Pareciera que este hecho marcase un precedente difícil de remontar para el saneamiento de todo el sistema financiero español. Es que por ejemplo la reestructuración de las Cajas de Ahorro en España va ligada a la colocación a inversores de buena parte del capital que poseen. Y Atento es uno de ellos.

Telefónica decidió el pasado viernes 10 suspender la oferta pública de venta (OPV) del 51% del capital de su filial Atento debido al escaso interés recibido por parte de los inversores.
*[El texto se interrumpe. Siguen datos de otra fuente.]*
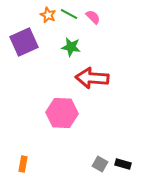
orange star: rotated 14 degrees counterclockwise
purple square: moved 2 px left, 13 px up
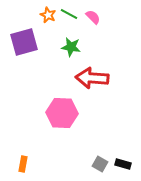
purple square: rotated 8 degrees clockwise
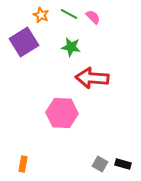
orange star: moved 7 px left
purple square: rotated 16 degrees counterclockwise
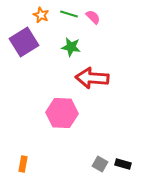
green line: rotated 12 degrees counterclockwise
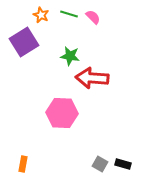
green star: moved 1 px left, 9 px down
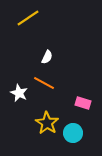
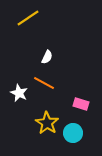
pink rectangle: moved 2 px left, 1 px down
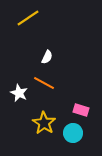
pink rectangle: moved 6 px down
yellow star: moved 3 px left
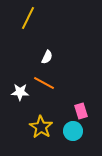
yellow line: rotated 30 degrees counterclockwise
white star: moved 1 px right, 1 px up; rotated 24 degrees counterclockwise
pink rectangle: moved 1 px down; rotated 56 degrees clockwise
yellow star: moved 3 px left, 4 px down
cyan circle: moved 2 px up
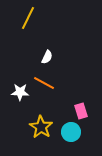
cyan circle: moved 2 px left, 1 px down
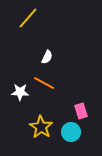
yellow line: rotated 15 degrees clockwise
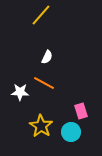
yellow line: moved 13 px right, 3 px up
yellow star: moved 1 px up
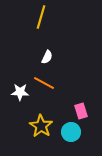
yellow line: moved 2 px down; rotated 25 degrees counterclockwise
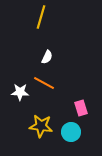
pink rectangle: moved 3 px up
yellow star: rotated 25 degrees counterclockwise
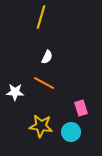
white star: moved 5 px left
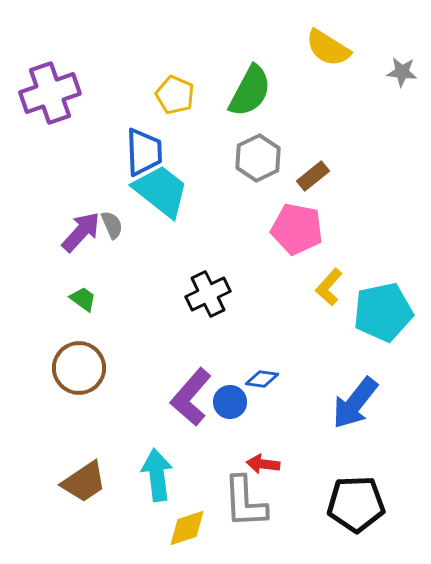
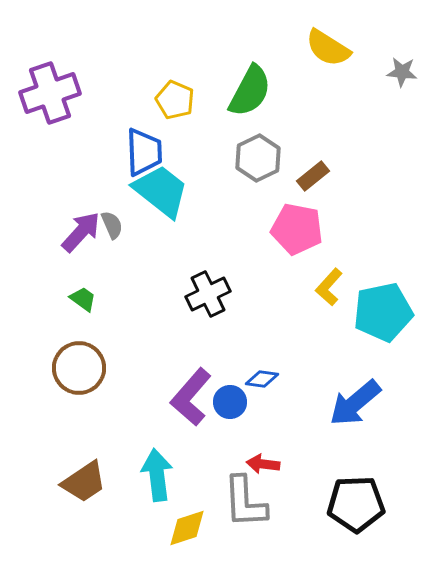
yellow pentagon: moved 5 px down
blue arrow: rotated 12 degrees clockwise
Ni siquiera la rebaja del precio mínimo en un 10%, ni el aplazamiento en un día del plazo para recibir órdenes de compra logró atraer nuevos inversores institucionales para Atento.

Se pudo cubrir el 97% de la oferta, cuando en operaciones de este tipo que resultan exitosas lo normal es que la misma se cubra varias veces.

Los negocios de Atento son muy dependientes de su matriz, y aunque su principal actividad se encuentra en Brasil y no en España los inversores temen operar con la empresa dentro de un contexto de incertidumbre económica nacional, con un riesgo país casi fuera de control y con las cuentas públicas bastante más que en rojo.

Otro ejemplo de la situación es lo que le ocurrió al Banco Santander, el gigante bancario español, que sólo pudo colocar el 50% de sus cédulas territoriales de un valor nominal de 1.000 millones de euros, lo que obligó al propio Banco y a los tres Bancos colocadores a asumir el coste de los 500 millones restantes.

Ambas operaciones frustradas dan cuenta del poco apetito inversor por los activos españoles y complican la salida a Bolsa de Cajas como Banca Cívica o Bankia, las que pretenden obtener 900 y 1.400 millones de euros respectivamente con la colocación de una parte de su capital. Pero nada de esto parece ya seguro dados los antecedentes de las últimas tentativas bursátiles.

Para Telefónica, el frustrado intento de vender parte de la compañía presidida por Javier de Paz supone renunciar a ingresos brutos de casi 600 millones de euros y a otros 600 millones de plusvalías contables antes de impuestos.